--- Verilen metin ---
::::::::

Öncelikle Türkiye’ye hoşgeldiniz. Sizinle, Ermeni müzisyenlerin Türkiye müziği üzerindeki etkisi hakkında bir söyleşi yapmak istiyoruz. Karşılıklı müzikal ve kültürel etkilerden de konuşabiliriz. Ama isterseniz röportaja sizden ve müzik yolculuğunuzdan bahsederek başlayalım.
Pekâlâ, başlayalım. Adım Hasmik Harutyunyan. Erivan’da doğdum; ancak kökenim Batı Ermenistan, ya da bizim deyişimizle Eski Ermenistan’a dayanıyor. Hem annemin hem de babamın aile büyükleri Muşlu. Soykırımdan kurtulan büyükannem, büyükbabam ve diğer Ermeniler tüm ailelerini kaybetmişler ama kendileri bir şekilde hayatta kalmayı başarmış. Mesela büyükannem soykırım sırasında ilk kocasını ve bir çocuğunu kaybetmiş. Soykırımda kurtulabilenler için onun hakkında konuşmak çok acı vericiydi -zaten hepsi çok korkmuştu. Ölümün eşiğinden dönen bu insanlar, entelektüeller, Stalin döneminde de Sibirya’ya gönderilmişler.

::::::::

--- Sağlanan veriler ---
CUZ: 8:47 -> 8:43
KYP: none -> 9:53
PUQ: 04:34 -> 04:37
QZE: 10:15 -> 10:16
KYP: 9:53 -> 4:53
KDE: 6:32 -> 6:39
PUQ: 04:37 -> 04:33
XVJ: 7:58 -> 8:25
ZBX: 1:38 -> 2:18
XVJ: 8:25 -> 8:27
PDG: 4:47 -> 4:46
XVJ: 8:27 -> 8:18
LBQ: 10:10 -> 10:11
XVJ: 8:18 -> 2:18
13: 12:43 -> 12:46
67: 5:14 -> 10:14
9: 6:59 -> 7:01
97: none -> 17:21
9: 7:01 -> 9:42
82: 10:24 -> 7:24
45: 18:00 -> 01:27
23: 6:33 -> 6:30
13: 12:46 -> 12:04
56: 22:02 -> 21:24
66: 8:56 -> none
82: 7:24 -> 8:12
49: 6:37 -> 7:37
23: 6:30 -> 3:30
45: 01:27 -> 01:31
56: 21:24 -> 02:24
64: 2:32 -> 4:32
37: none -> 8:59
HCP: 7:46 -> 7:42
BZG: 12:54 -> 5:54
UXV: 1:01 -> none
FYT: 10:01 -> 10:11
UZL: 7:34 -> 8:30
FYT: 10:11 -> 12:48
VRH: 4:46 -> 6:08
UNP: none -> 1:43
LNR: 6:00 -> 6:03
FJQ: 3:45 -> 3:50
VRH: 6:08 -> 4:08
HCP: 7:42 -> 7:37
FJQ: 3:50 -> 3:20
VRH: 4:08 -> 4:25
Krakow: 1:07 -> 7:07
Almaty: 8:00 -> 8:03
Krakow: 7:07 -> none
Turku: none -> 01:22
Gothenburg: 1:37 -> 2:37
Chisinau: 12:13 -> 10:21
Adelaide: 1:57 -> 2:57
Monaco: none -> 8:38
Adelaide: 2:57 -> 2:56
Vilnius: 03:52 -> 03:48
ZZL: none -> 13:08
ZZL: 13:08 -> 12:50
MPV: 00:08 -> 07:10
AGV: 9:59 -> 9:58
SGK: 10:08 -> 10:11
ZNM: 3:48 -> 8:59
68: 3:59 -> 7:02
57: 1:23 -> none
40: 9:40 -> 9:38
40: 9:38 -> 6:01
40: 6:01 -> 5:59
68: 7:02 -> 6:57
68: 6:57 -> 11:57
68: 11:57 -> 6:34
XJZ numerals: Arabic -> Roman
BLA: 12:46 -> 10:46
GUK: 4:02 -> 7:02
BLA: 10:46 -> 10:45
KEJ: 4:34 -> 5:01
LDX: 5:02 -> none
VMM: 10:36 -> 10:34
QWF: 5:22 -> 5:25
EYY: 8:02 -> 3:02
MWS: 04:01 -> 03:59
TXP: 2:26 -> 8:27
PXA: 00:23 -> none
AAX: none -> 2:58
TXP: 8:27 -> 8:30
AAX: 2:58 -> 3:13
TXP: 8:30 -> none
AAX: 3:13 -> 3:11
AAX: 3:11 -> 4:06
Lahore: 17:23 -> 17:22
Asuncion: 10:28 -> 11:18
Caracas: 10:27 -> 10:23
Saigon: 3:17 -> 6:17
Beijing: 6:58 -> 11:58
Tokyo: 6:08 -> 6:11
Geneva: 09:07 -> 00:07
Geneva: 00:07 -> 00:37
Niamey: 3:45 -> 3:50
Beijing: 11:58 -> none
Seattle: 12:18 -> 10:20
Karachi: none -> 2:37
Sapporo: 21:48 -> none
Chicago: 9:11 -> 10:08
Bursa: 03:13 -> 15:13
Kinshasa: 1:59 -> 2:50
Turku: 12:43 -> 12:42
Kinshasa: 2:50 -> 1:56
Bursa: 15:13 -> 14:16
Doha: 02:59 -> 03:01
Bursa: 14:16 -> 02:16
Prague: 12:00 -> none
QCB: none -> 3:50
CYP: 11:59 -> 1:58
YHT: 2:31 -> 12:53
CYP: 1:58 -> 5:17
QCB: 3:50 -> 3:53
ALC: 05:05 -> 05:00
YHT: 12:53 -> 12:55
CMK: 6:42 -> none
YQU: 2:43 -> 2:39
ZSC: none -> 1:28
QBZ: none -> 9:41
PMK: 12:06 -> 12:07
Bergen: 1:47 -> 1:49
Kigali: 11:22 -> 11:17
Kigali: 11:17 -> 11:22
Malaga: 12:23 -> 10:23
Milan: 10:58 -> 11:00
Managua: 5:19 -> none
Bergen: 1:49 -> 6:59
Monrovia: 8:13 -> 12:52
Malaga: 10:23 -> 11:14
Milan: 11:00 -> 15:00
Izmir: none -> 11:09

::::::::

--- Alıştırma kümesi ---
1. Söyleşi metnini, tek bir karakterini bile değiştirmeden baştan sona alıntılayın.
2. Kayıtların başından "68: 3:59 -> 7:02" ifadesini içeren satıra kadar uzanan bölümü, iki uç da dahil olmak üzere, Markdown tablosuna dönüştürün. Tabloda "Sıra" ve "Kayıt satırı" sütunları yer alsın, boş satırlar atlansın.
Metin ile kayıtlar birbirinden bağımsızdır.

--- Alıştırma yanıtları ---
1.
Öncelikle Türkiye’ye hoşgeldiniz. Sizinle, Ermeni müzisyenlerin Türkiye müziği üzerindeki etkisi hakkında bir söyleşi yapmak istiyoruz. Karşılıklı müzikal ve kültürel etkilerden de konuşabiliriz. Ama isterseniz röportaja sizden ve müzik yolculuğunuzdan bahsederek başlayalım.
Pekâlâ, başlayalım. Adım Hasmik Harutyunyan. Erivan’da doğdum; ancak kökenim Batı Ermenistan, ya da bizim deyişimizle Eski Ermenistan’a dayanıyor. Hem annemin hem de babamın aile büyükleri Muşlu. Soykırımdan kurtulan büyükannem, büyükbabam ve diğer Ermeniler tüm ailelerini kaybetmişler ama kendileri bir şekilde hayatta kalmayı başarmış. Mesela büyükannem soykırım sırasında ilk kocasını ve bir çocuğunu kaybetmiş. Soykırımda kurtulabilenler için onun hakkında konuşmak çok acı vericiydi -zaten hepsi çok korkmuştu. Ölümün eşiğinden dönen bu insanlar, entelektüeller, Stalin döneminde de Sibirya’ya gönderilmişler.

2.
| Sıra | Kayıt satırı |
|---|---|
| 1 | CUZ: 8:47 -> 8:43 |
| 2 | KYP: none -> 9:53 |
| 3 | PUQ: 04:34 -> 04:37 |
| 4 | QZE: 10:15 -> 10:16 |
| 5 | KYP: 9:53 -> 4:53 |
| 6 | KDE: 6:32 -> 6:39 |
| 7 | PUQ: 04:37 -> 04:33 |
| 8 | XVJ: 7:58 -> 8:25 |
| 9 | ZBX: 1:38 -> 2:18 |
| 10 | XVJ: 8:25 -> 8:27 |
| 11 | PDG: 4:47 -> 4:46 |
| 12 | XVJ: 8:27 -> 8:18 |
| 13 | LBQ: 10:10 -> 10:11 |
| 14 | XVJ: 8:18 -> 2:18 |
| 15 | 13: 12:43 -> 12:46 |
| 16 | 67: 5:14 -> 10:14 |
| 17 | 9: 6:59 -> 7:01 |
| 18 | 97: none -> 17:21 |
| 19 | 9: 7:01 -> 9:42 |
| 20 | 82: 10:24 -> 7:24 |
| 21 | 45: 18:00 -> 01:27 |
| 22 | 23: 6:33 -> 6:30 |
| 23 | 13: 12:46 -> 12:04 |
| 24 | 56: 22:02 -> 21:24 |
| 25 | 66: 8:56 -> none |
| 26 | 82: 7:24 -> 8:12 |
| 27 | 49: 6:37 -> 7:37 |
| 28 | 23: 6:30 -> 3:30 |
| 29 | 45: 01:27 -> 01:31 |
| 30 | 56: 21:24 -> 02:24 |
| 31 | 64: 2:32 -> 4:32 |
| 32 | 37: none -> 8:59 |
| 33 | HCP: 7:46 -> 7:42 |
| 34 | BZG: 12:54 -> 5:54 |
| 35 | UXV: 1:01 -> none |
| 36 | FYT: 10:01 -> 10:11 |
| 37 | UZL: 7:34 -> 8:30 |
| 38 | FYT: 10:11 -> 12:48 |
| 39 | VRH: 4:46 -> 6:08 |
| 40 | UNP: none -> 1:43 |
| 41 | LNR: 6:00 -> 6:03 |
| 42 | FJQ: 3:45 -> 3:50 |
| 43 | VRH: 6:08 -> 4:08 |
| 44 | HCP: 7:42 -> 7:37 |
| 45 | FJQ: 3:50 -> 3:20 |
| 46 | VRH: 4:08 -> 4:25 |
| 47 | Krakow: 1:07 -> 7:07 |
| 48 | Almaty: 8:00 -> 8:03 |
| 49 | Krakow: 7:07 -> none |
| 50 | Turku: none -> 01:22 |
| 51 | Gothenburg: 1:37 -> 2:37 |
| 52 | Chisinau: 12:13 -> 10:21 |
| 53 | Adelaide: 1:57 -> 2:57 |
| 54 | Monaco: none -> 8:38 |
| 55 | Adelaide: 2:57 -> 2:56 |
| 56 | Vilnius: 03:52 -> 03:48 |
| 57 | ZZL: none -> 13:08 |
| 58 | ZZL: 13:08 -> 12:50 |
| 59 | MPV: 00:08 -> 07:10 |
| 60 | AGV: 9:59 -> 9:58 |
| 61 | SGK: 10:08 -> 10:11 |
| 62 | ZNM: 3:48 -> 8:59 |
| 63 | 68: 3:59 -> 7:02 |